> **Written task**
Rewrite the lines from the one holding "pose: elev=227.8 azim=135.9" through the one holding "Dot at: (237, 245)", inclusive, replacing "roll" with "tilt" and leaving everything else unchanged.

> **Extracted information**
'''

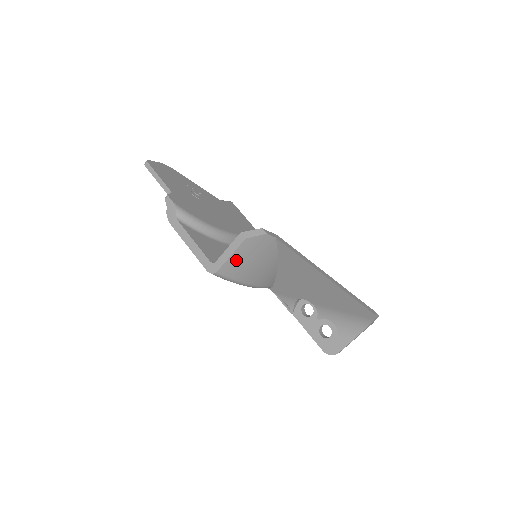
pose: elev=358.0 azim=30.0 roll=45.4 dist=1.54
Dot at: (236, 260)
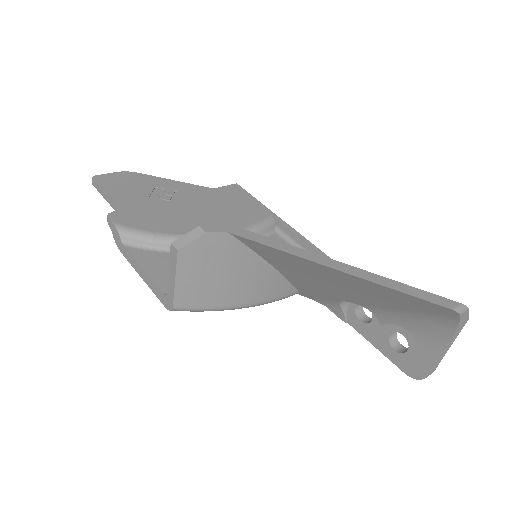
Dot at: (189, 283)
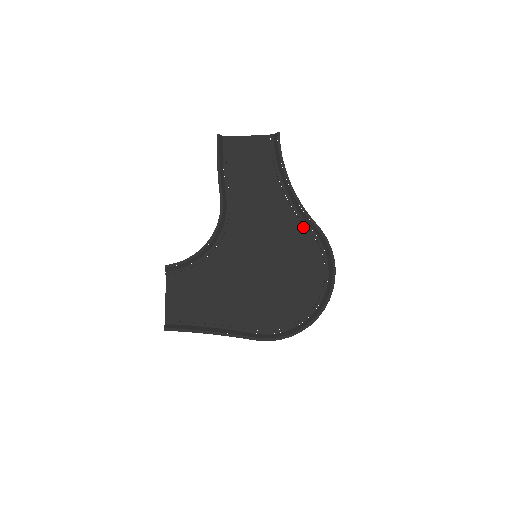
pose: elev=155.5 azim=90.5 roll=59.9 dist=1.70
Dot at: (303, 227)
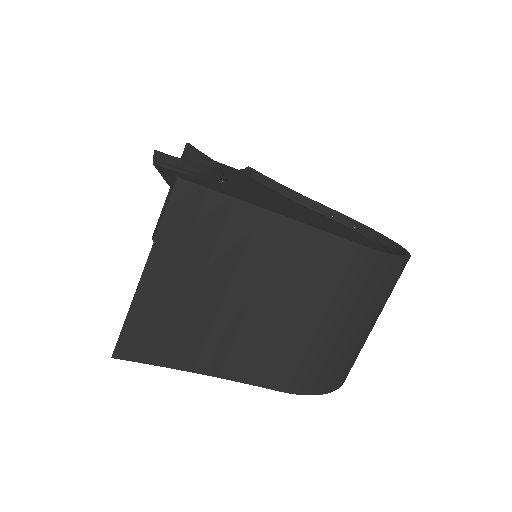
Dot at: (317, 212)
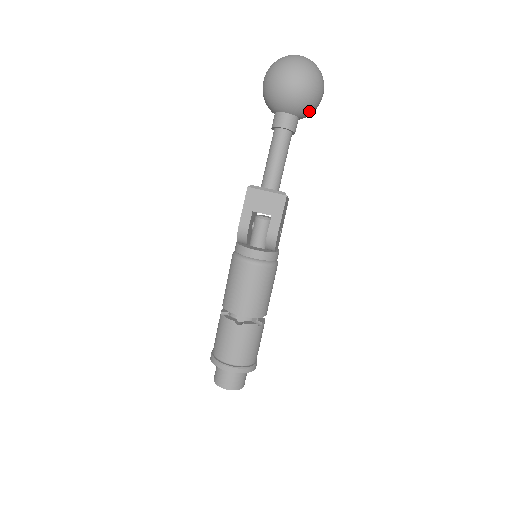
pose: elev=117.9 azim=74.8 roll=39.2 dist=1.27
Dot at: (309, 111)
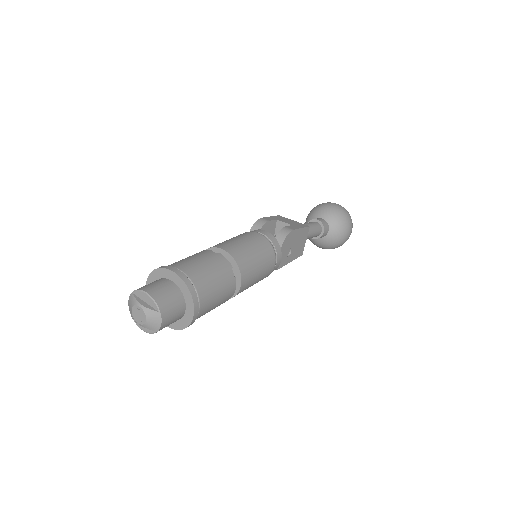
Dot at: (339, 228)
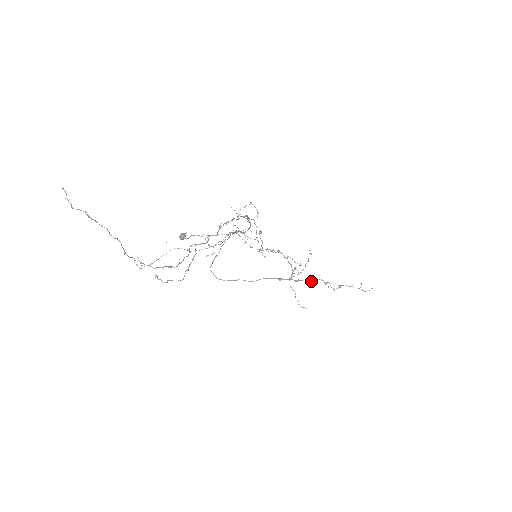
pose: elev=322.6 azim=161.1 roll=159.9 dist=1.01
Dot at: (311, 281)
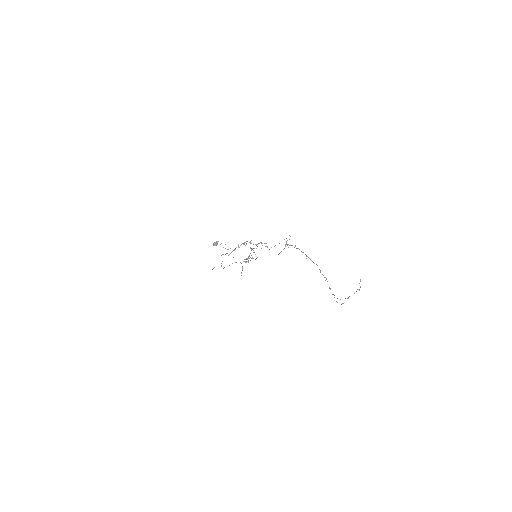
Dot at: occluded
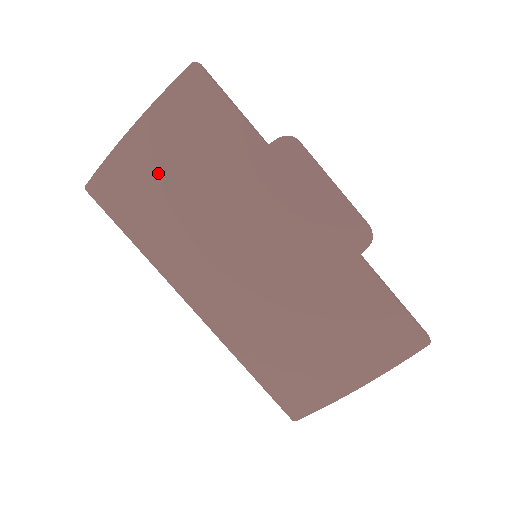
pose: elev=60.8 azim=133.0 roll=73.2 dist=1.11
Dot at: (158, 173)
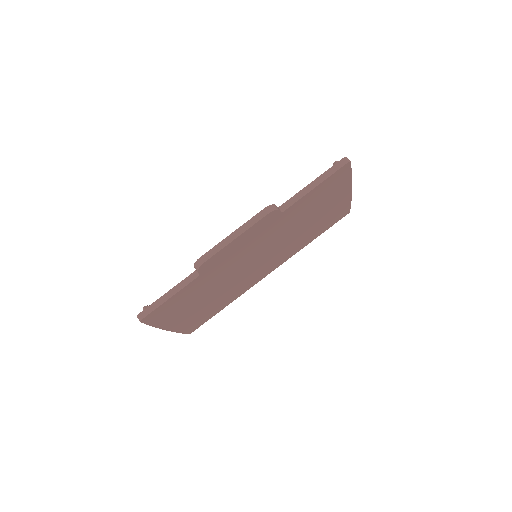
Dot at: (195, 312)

'''
'''

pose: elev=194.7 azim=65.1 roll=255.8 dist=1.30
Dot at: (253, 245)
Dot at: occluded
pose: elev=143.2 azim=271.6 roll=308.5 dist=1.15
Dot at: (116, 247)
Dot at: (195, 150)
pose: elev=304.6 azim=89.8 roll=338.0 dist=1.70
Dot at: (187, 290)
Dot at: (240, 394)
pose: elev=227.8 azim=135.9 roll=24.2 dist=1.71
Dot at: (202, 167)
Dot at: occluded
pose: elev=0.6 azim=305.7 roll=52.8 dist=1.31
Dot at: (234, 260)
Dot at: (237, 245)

'''
'''

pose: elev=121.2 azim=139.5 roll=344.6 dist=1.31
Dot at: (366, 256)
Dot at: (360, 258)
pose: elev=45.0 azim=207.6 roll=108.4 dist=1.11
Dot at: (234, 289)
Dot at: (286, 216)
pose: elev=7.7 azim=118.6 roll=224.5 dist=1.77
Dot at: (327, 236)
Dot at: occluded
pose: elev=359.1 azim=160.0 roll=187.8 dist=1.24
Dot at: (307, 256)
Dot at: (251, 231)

'''

> **Response to this task**
pose: elev=227.8 azim=135.9 tilt=24.2 dist=1.71
Dot at: (202, 167)
Dot at: occluded
pose: elev=0.6 azim=305.7 tilt=52.8 dist=1.31
Dot at: (234, 260)
Dot at: (237, 245)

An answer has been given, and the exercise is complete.